On Wednesday, President Donald Trump asked for the resignation of Jeff Sessions, effectively firing his own Attorney General, in a rare move not without precedent.
Matthew Whitaker, Sessions’ former Chief of Staff, will take over as acting Attorney General until President Trump’s replacement for Sessions is approved by the Senate. Sessions’ removal or resignation has been the subject of speculation since 2017, when Trump complained publicly about Sessions.
While it is not unusual for an Attorney General to leave service during a President’s term, it is rare for one to leave at the President’s request.
President Harry Truman asked for and received the resignation of his Attorney General, Howard McGrath, in 1952. McGrath, Truman’s former campaign manager, had fired a special investigator looking into problems at the Justice Department without consulting Truman.
In March 1924, Harry M. Daugherty, President Warren Harding’s Attorney General, resigned in the wake of the Teapot Dome scandal at the request of President Calvin Coolidge.
President Ulysses Grant called for the resignation of Ebenezer Hoar in 1870 to bring in an Attorney General with southern roots, Amos Akerman. But then Grant requested Akerman’s resignation 13 months later. Both men complied with Grant’s request.

> **Check your understanding**:
A: List every Attorney General whose resignation, according to the article about presidents removing their attorneys general, was requested by a President.
B: Resume the article about presidents removing their attorneys general, starting right after its final sentence.

> **Data for review**:
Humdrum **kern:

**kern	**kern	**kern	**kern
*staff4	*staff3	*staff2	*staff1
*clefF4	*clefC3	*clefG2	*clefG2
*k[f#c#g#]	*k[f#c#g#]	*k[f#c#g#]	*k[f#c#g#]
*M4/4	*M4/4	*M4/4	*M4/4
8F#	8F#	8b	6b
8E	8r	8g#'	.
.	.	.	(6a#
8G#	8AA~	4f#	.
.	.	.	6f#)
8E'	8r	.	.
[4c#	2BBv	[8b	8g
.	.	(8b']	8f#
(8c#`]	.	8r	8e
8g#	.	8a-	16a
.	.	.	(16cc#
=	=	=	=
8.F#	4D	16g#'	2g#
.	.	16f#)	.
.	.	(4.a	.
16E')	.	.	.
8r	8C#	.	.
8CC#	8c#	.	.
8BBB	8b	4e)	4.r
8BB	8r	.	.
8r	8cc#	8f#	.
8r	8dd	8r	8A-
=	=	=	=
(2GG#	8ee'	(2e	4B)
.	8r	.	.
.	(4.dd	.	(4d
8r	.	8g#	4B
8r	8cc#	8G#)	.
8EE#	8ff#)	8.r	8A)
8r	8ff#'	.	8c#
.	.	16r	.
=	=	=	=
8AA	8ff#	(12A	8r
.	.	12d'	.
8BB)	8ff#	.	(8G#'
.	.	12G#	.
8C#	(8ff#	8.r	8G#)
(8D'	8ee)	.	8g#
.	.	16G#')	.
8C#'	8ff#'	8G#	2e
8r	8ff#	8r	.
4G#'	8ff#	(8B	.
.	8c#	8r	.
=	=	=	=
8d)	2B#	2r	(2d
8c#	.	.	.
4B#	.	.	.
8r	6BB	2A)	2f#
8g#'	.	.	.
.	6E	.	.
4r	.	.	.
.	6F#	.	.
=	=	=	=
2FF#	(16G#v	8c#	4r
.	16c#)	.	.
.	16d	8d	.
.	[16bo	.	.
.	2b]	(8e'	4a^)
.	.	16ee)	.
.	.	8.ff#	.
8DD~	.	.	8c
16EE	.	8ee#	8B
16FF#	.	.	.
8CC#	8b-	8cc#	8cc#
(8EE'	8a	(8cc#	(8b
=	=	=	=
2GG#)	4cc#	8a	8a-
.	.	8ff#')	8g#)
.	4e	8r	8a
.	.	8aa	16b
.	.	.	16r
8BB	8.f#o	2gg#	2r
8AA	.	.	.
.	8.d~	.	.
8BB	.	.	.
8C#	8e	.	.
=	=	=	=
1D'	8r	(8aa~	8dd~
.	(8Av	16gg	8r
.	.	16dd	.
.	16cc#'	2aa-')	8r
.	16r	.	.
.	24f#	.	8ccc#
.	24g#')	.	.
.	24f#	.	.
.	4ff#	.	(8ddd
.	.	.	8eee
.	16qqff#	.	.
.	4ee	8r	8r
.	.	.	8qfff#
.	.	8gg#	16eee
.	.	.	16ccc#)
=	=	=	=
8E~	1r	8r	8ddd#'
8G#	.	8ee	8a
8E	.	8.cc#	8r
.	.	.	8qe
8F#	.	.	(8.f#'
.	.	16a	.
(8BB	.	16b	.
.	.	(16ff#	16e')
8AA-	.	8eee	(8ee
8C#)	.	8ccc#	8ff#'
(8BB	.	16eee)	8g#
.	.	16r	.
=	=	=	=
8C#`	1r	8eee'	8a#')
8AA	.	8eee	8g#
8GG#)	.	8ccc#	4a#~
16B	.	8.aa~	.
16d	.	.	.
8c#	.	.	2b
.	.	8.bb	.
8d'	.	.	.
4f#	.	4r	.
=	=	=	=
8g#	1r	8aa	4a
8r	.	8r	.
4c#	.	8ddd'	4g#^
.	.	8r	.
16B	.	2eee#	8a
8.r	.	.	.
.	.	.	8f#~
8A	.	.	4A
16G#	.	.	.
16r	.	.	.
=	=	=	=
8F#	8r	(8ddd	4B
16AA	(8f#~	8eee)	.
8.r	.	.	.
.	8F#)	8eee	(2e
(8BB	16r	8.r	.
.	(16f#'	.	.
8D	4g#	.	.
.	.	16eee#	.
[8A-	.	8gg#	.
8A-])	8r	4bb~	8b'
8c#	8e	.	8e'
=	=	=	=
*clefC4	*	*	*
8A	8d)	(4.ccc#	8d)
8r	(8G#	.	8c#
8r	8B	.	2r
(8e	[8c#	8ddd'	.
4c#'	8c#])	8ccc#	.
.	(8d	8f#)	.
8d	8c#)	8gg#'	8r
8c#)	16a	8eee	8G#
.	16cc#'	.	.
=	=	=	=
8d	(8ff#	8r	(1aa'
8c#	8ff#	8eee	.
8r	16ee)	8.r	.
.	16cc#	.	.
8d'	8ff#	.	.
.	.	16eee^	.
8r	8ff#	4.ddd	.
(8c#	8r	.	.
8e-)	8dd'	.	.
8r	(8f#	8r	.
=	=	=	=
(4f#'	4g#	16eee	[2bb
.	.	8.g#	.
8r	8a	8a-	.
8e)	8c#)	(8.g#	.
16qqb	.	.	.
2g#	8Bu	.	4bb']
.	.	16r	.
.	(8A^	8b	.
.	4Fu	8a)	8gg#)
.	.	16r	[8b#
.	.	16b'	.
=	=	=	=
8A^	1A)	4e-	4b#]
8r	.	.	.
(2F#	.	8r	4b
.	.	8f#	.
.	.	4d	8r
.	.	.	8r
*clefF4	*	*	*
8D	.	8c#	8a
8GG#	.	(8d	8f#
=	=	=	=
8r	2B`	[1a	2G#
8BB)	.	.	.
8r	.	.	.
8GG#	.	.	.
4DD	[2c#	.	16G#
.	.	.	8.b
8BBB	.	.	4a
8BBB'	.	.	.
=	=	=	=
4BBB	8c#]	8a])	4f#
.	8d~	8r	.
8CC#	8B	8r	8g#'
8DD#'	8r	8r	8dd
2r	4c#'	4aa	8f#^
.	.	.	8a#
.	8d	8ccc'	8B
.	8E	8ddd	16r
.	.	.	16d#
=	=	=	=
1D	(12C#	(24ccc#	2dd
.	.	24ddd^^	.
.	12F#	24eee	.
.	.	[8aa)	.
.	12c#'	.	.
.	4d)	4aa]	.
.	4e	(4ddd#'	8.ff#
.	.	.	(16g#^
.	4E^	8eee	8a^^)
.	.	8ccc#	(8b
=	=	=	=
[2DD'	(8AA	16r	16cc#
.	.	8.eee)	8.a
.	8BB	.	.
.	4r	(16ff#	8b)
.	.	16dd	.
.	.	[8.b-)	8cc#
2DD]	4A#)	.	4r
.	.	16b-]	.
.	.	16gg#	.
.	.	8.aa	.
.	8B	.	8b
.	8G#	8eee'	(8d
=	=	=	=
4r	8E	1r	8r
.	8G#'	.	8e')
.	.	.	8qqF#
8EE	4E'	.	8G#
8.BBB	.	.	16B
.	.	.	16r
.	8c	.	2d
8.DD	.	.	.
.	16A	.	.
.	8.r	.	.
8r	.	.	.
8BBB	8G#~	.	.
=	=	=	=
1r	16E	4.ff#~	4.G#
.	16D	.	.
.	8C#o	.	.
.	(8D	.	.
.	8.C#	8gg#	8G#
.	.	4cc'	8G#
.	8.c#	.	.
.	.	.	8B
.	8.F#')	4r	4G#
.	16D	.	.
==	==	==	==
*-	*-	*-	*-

> **Answers in order**:
A: Jeff Sessions, Howard McGrath, Harry M. Daugherty, Ebenezer Hoar, Amos Akerman

B:
Attorney Generals also have left office under unusual circumstances. In 2007, Alberto Gonzalez resigned from the Bush administration after the firings of U.S. attorneys allegedly for political reasons.
Attorney General John Crittenden quit President John Tyler’s cabinet in 1841 in a conflict over Tyler’s refusal to pursue a pro-Whig political agenda. Another Attorney General, Henry Stanbery, quit in 1868 to serve as Andrew Johnson’s impeachment trial attorney.
And in 1974, Elliot Richardson resigned when asked by President Richard Nixon to fire Watergate special prosecutor Archibald Cox. Richardson refused to fire Cox
One thing that is not up for debate is President Trump’s ability to ask for an Attorney General’s resignation.
In the Constitution’s Article II, Section 2, the President has the ability to fill executive offices under the Appointments Clause, which reads that “he shall have Power, by and with the Advice and Consent of the Senate, to make Treaties, provided two thirds of the Senators present concur; and he shall nominate, and by and with the Advice and Consent of the Senate, shall appoint Ambassadors, other public Ministers and Consuls, Judges of the supreme Court, and all other Officers of the United States.”
In 1789, James Madison made it clear the President also should have the ability to fire Cabinet officials that he nominated to office. Madison added language to a bill that created the Department of Foreign Affairs that allowed the President to fire the Secretary of State, if needed.
And in 1926, Supreme Court Chief Justice William Howard Taft said in Myers v. United States that “the President has the exclusive authority to remove executive branch officials.” Subsequent court decisions narrowed this power somewhat for certain officials outside of the Cabinet. But few people doubt today that a President can remove a Cabinet officer.
Scott Bomboy is editor in chief of the National Constitution Center.